The police union’s new three-year contract calls for salary increases of 2.75 percent per year.

“We are happy for the Police Union that they could successfully negotiate a contract they felt best served their members,” Tuttle said. “Our issue is that the Town dragged their feet, deliberately stalled and that they dealt with us in a very underhanded manner. They pushed us off in an effort to settle with other unions in an attempt to weaken our position in arbitration.”

In a statement to Patch, First Selectwoman Brenda Kupchick declined to discuss specifics of the negotiations, but took issue with Tuttle’s characterization of the town’s position.

“Within the last few months the Town has successfully negotiated union contracts with the Emergency Communications Center, the Nurses, the Supervisors (PETA) and the Police,” Kupchick said. “Unfortunately the Fire Union rejected mediation and opted instead to file for arbitration, which is a time-consuming and expensive process.”

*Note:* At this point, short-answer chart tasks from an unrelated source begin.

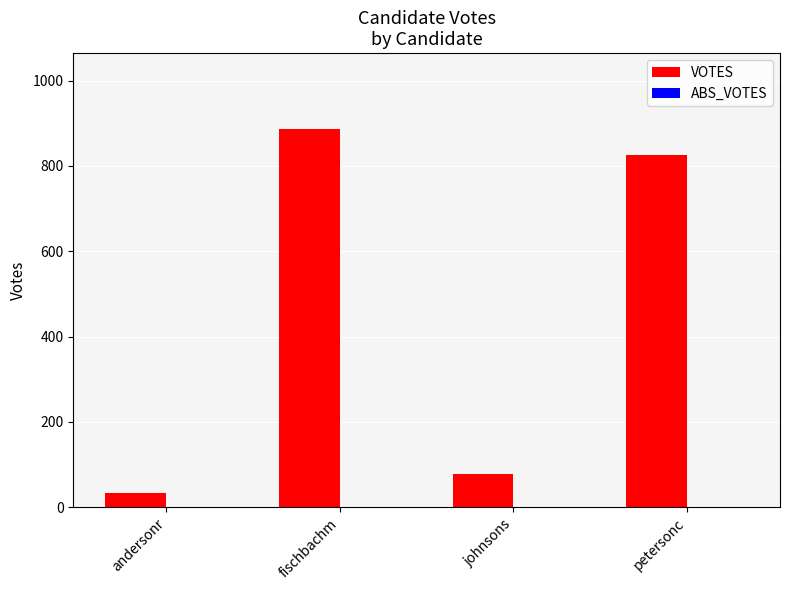

What position from the left is johnsons?

3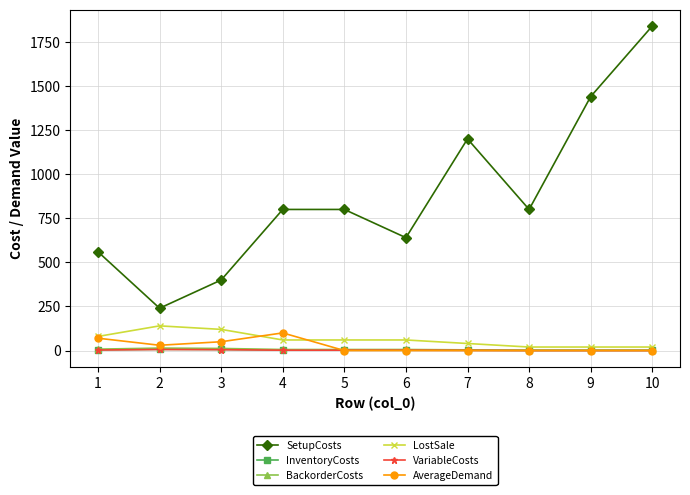

True or false: InventoryCosts has more than 0 points higher than both neighbors.

True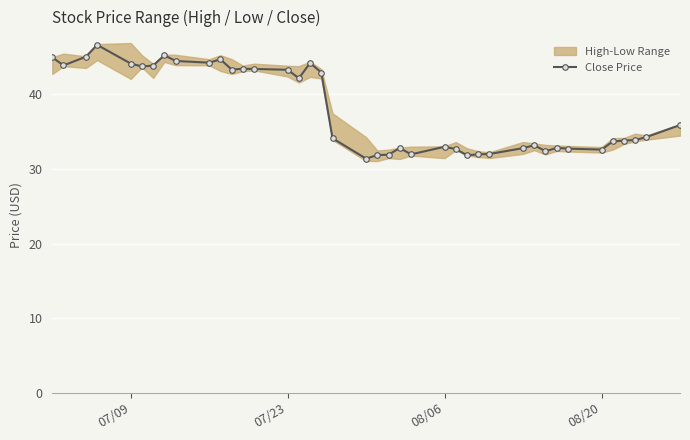

What is the lowest value of the Close Price series?

31.4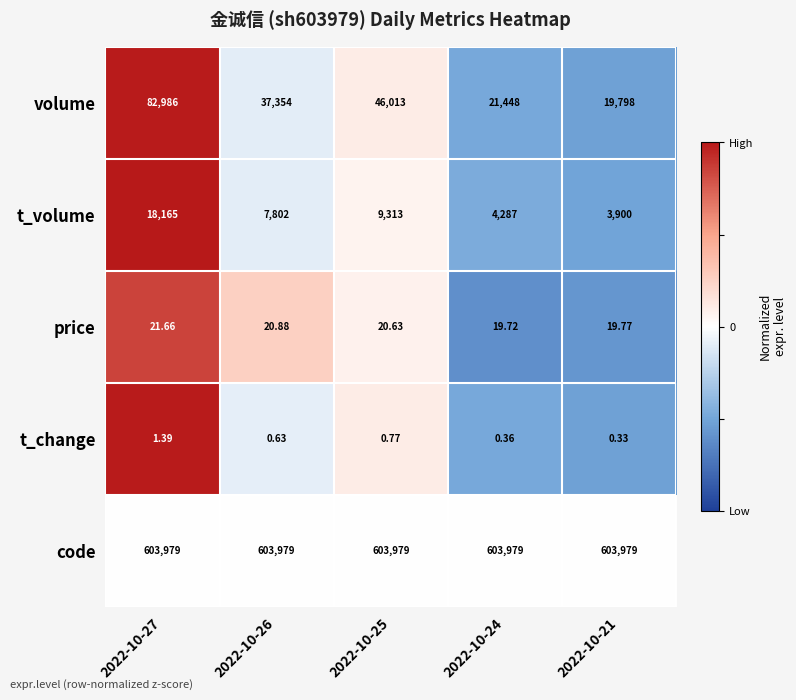

Which series changed the most between 2022-10-25 and 2022-10-21?

volume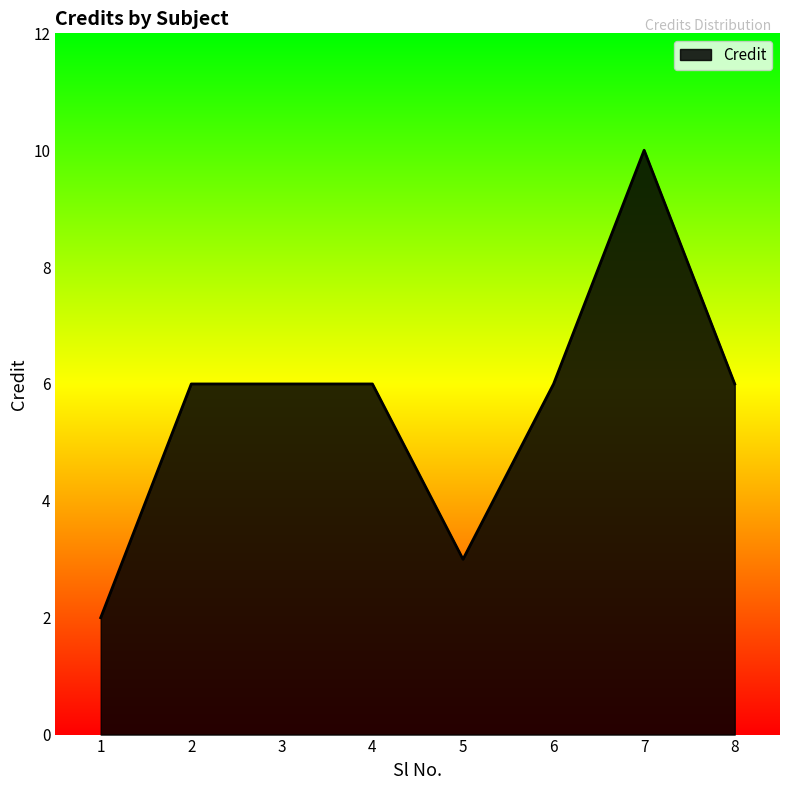

Between 6 and 5, which is larger?

6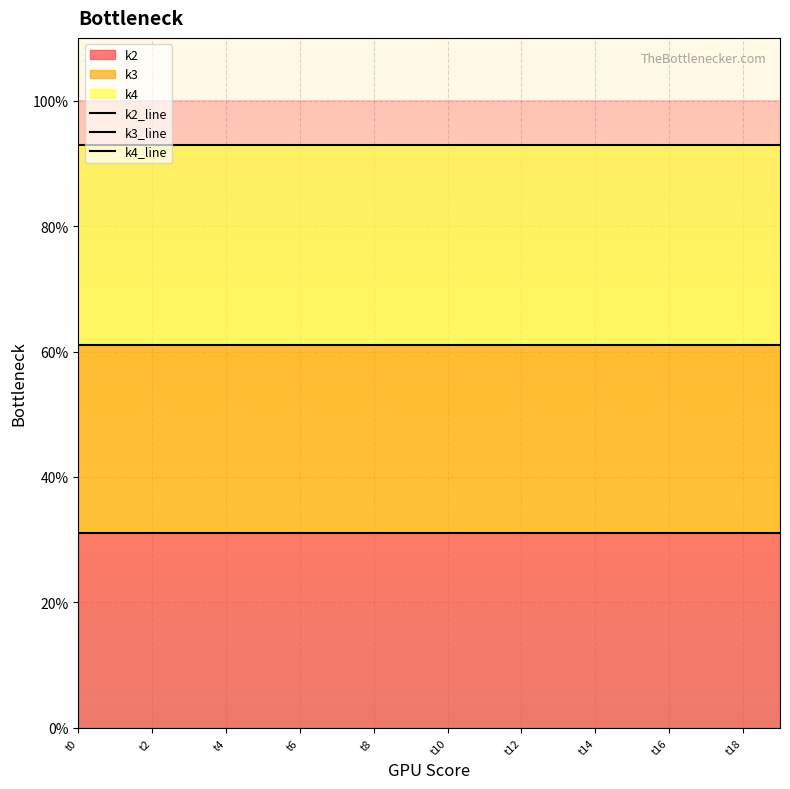

Reading left to right, extract all data points from this chart.

k2_line: 31	31	31	31	31	31	31	31	31	31	31	31	31	31	31	31	31	31	31	31
k3_line: 61	61	61	61	61	61	61	61	61	61	61	61	61	61	61	61	61	61	61	61
k4_line: 93	93	93	93	93	93	93	93	93	93	93	93	93	93	93	93	93	93	93	93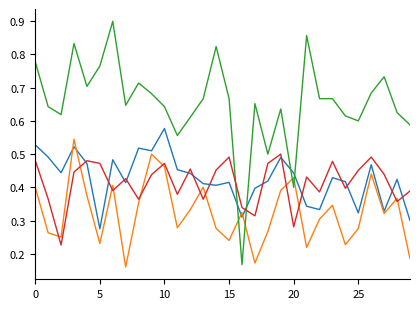

How many lines are shown in the chart?

4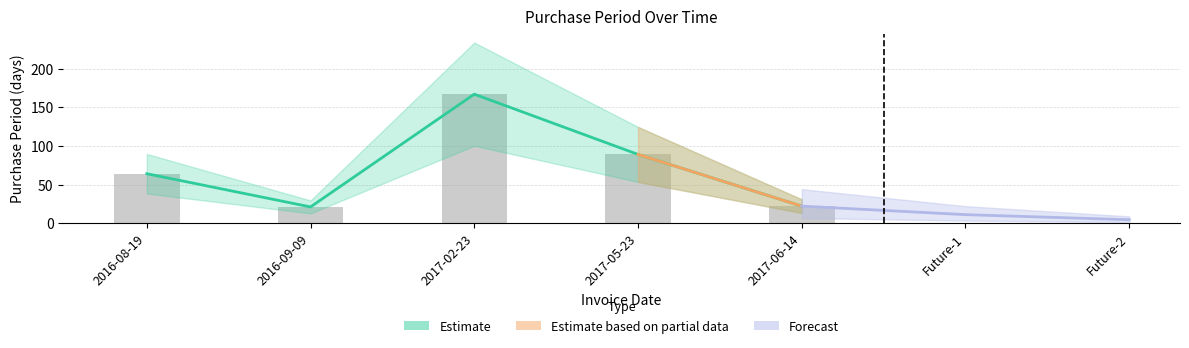

What is the change in value from 2016-09-09 to 2017-06-14?

+1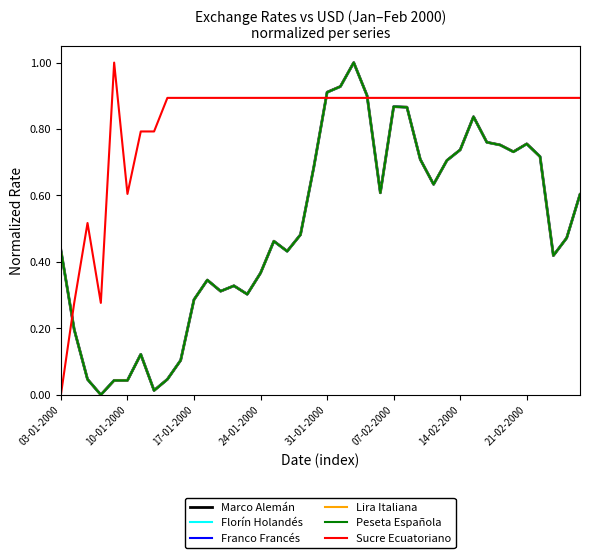

What is the maximum value shown in the chart?

1.0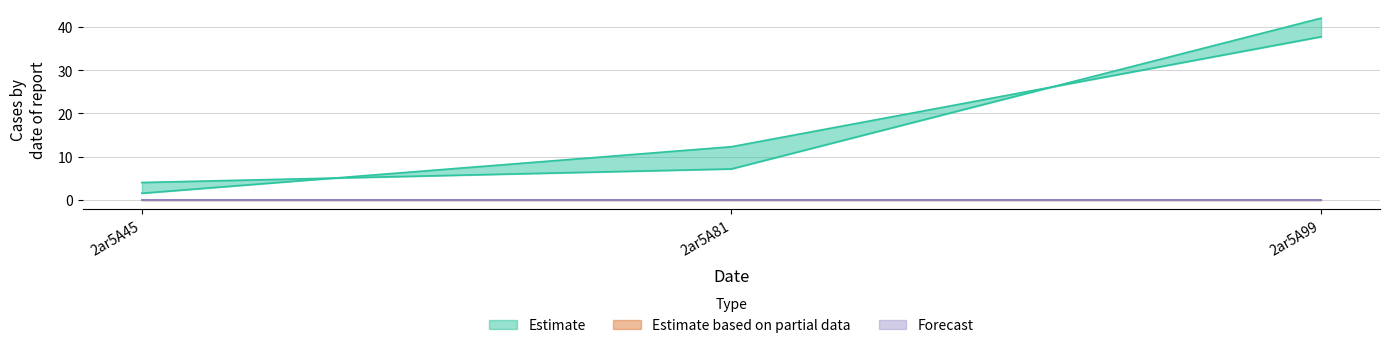

Reading left to right, transcribe all the data shown in this chart.

col_6: 1.5	12.3	37.7
col_7: 4.0	7.2	42.0
col_2: 0.0	0.0	0.0
col_3: 0.0	0.0	0.0
col_4: 0.0	0.0	0.0
col_5: 0.0	0.0	0.0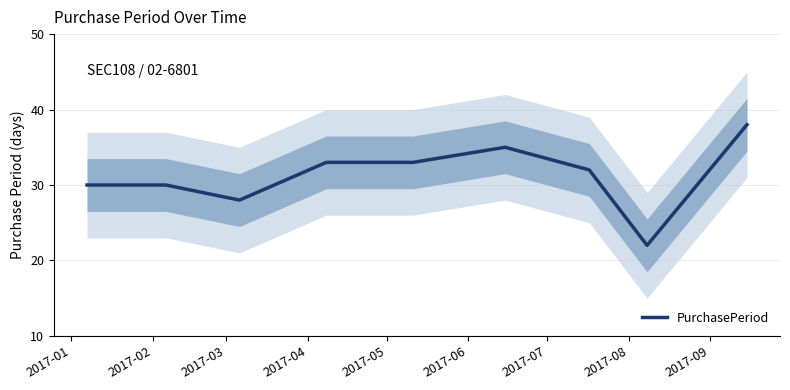

What is the minimum value for PurchasePeriod?

22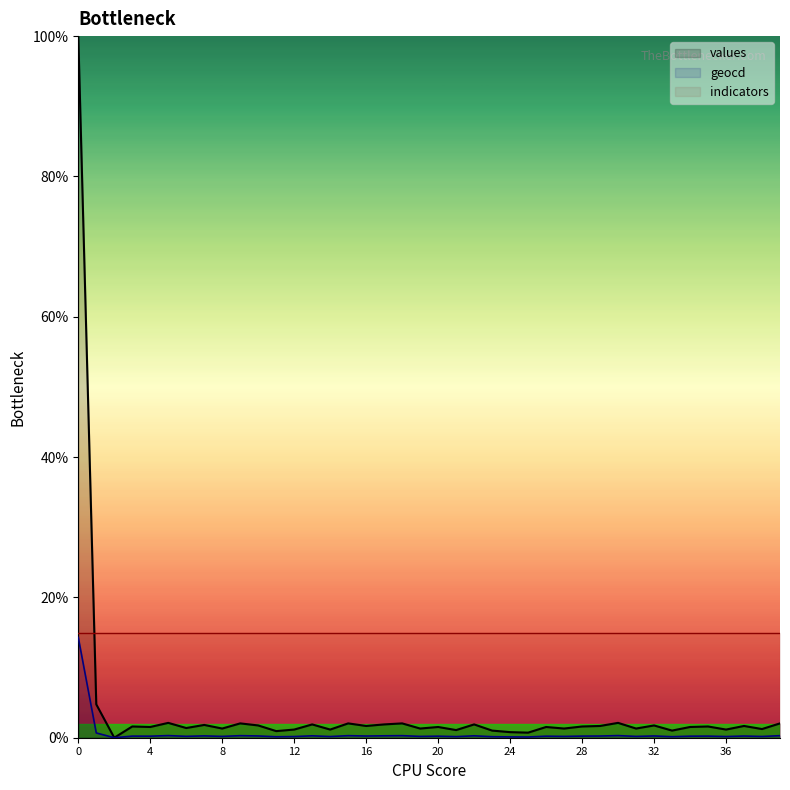

Rank the series at 9 from lowest to highest value.

geocd, values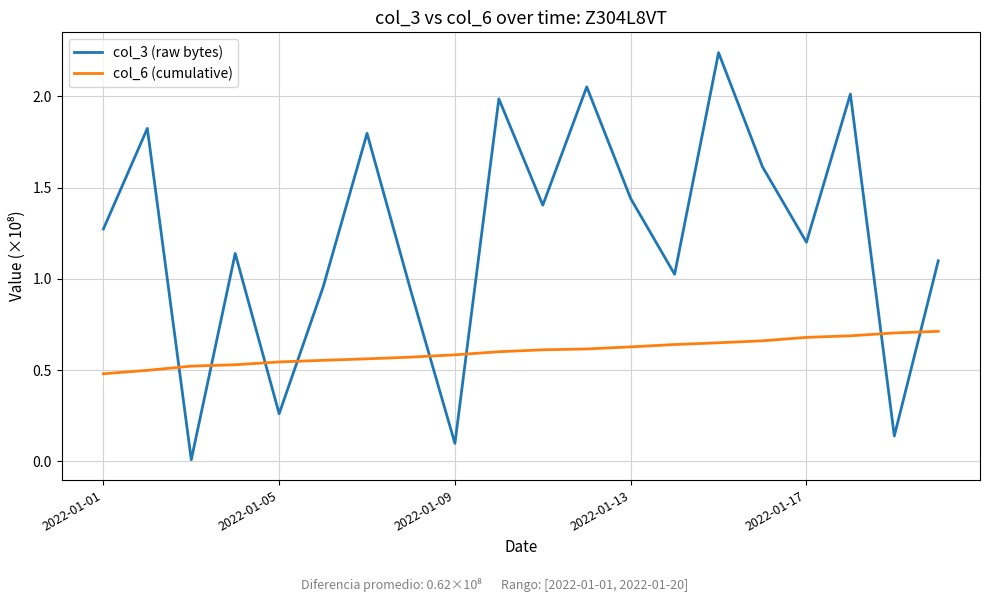

What is the sum of all col_6 (cumulative) values?

12.0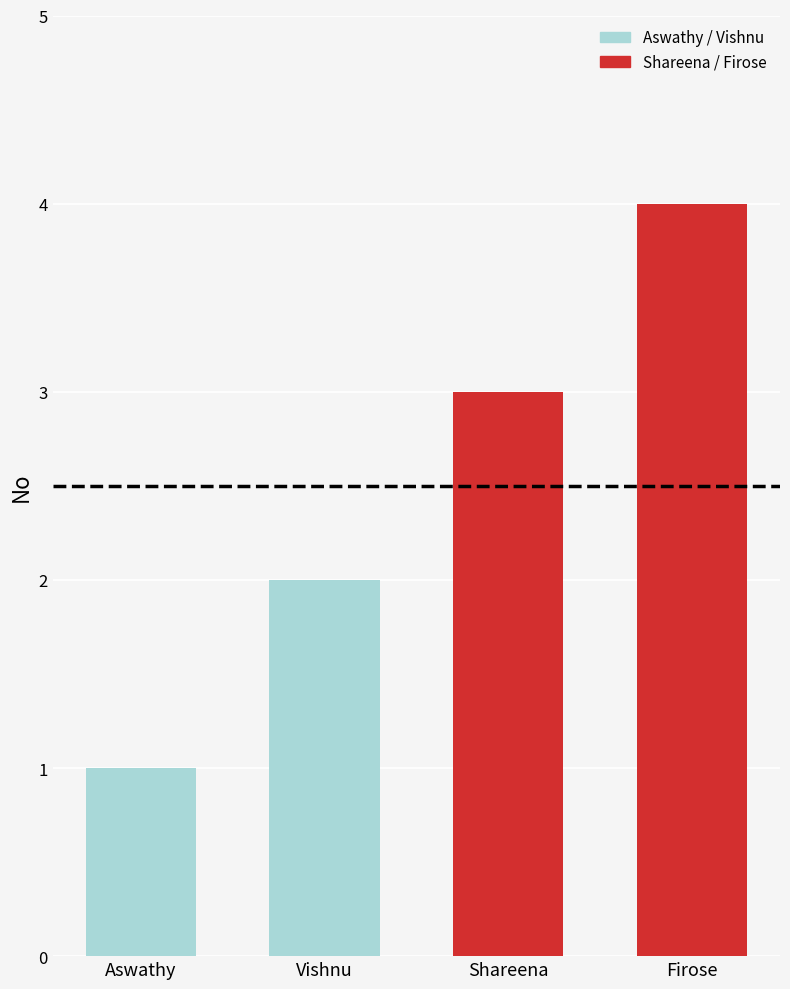

List the labels in order of value, smallest first.

Aswathy, Vishnu, Shareena, Firose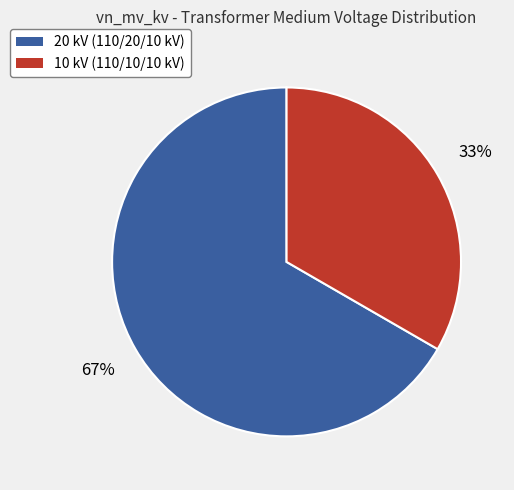

To the nearest percent, what is the average slice percentage?

50%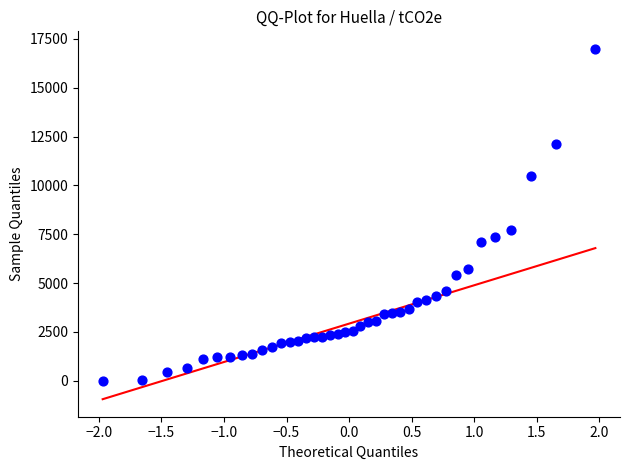

What Y value in the scatter plot is closest to 8495?

7728.5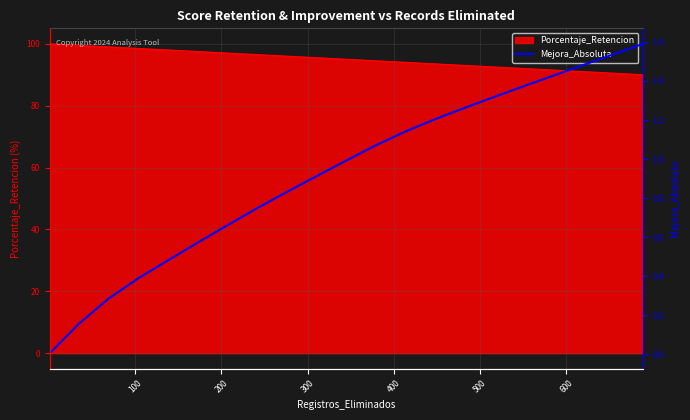

What is the minimum value for Porcentaje_Retencion?

90.0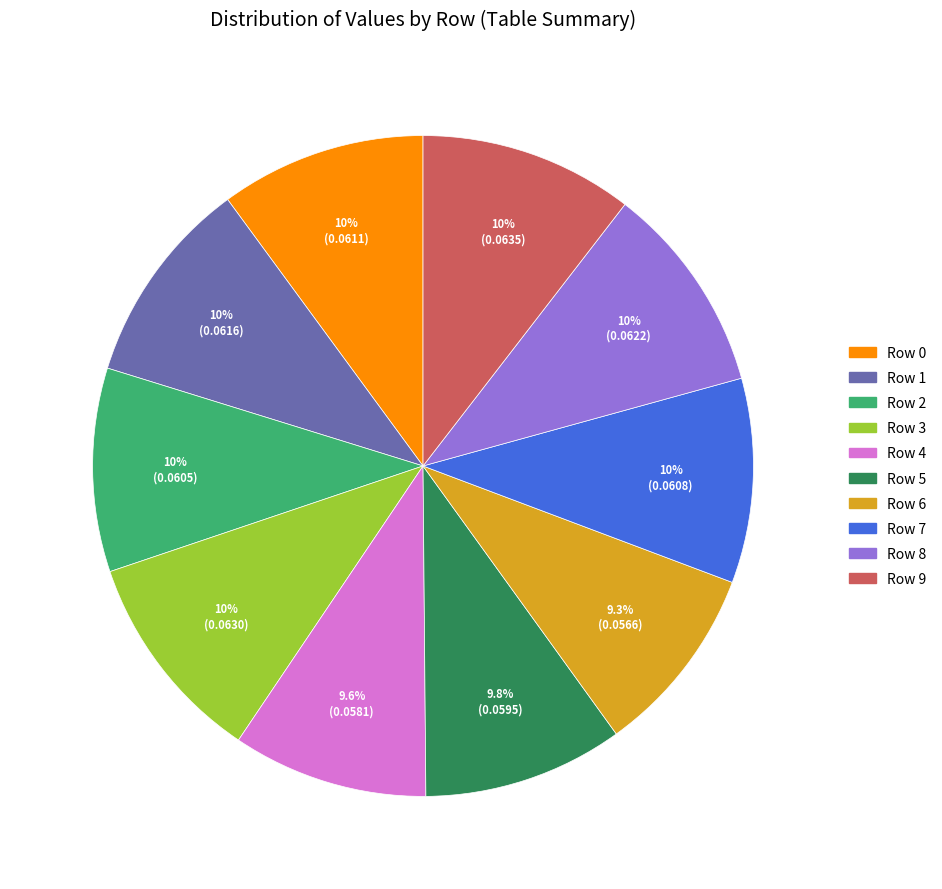

What percentage do Row 7 and Row 8 together represent?

20.3%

Under the arbitration process, the two sides present positions to an arbitration panel, which then decides between one of the two positions. The arbitrators do not seek a compromise, they choose one side or the other.

“At this time I don’t feel it’s appropriate to respond with details in the middle of ongoing negotiations,” Kupchick continued. “I will only say that it’s unfortunate some statements being made publicly are not completely accurate. I am proud to work with the men and women in the Fairfield Fire Department and value their dedicated service to the town. I remain hopeful the Fire Union and the Town can reach an agreement, however, if those efforts fail, the arbitration process will go forward, which will ultimately result in a contract.”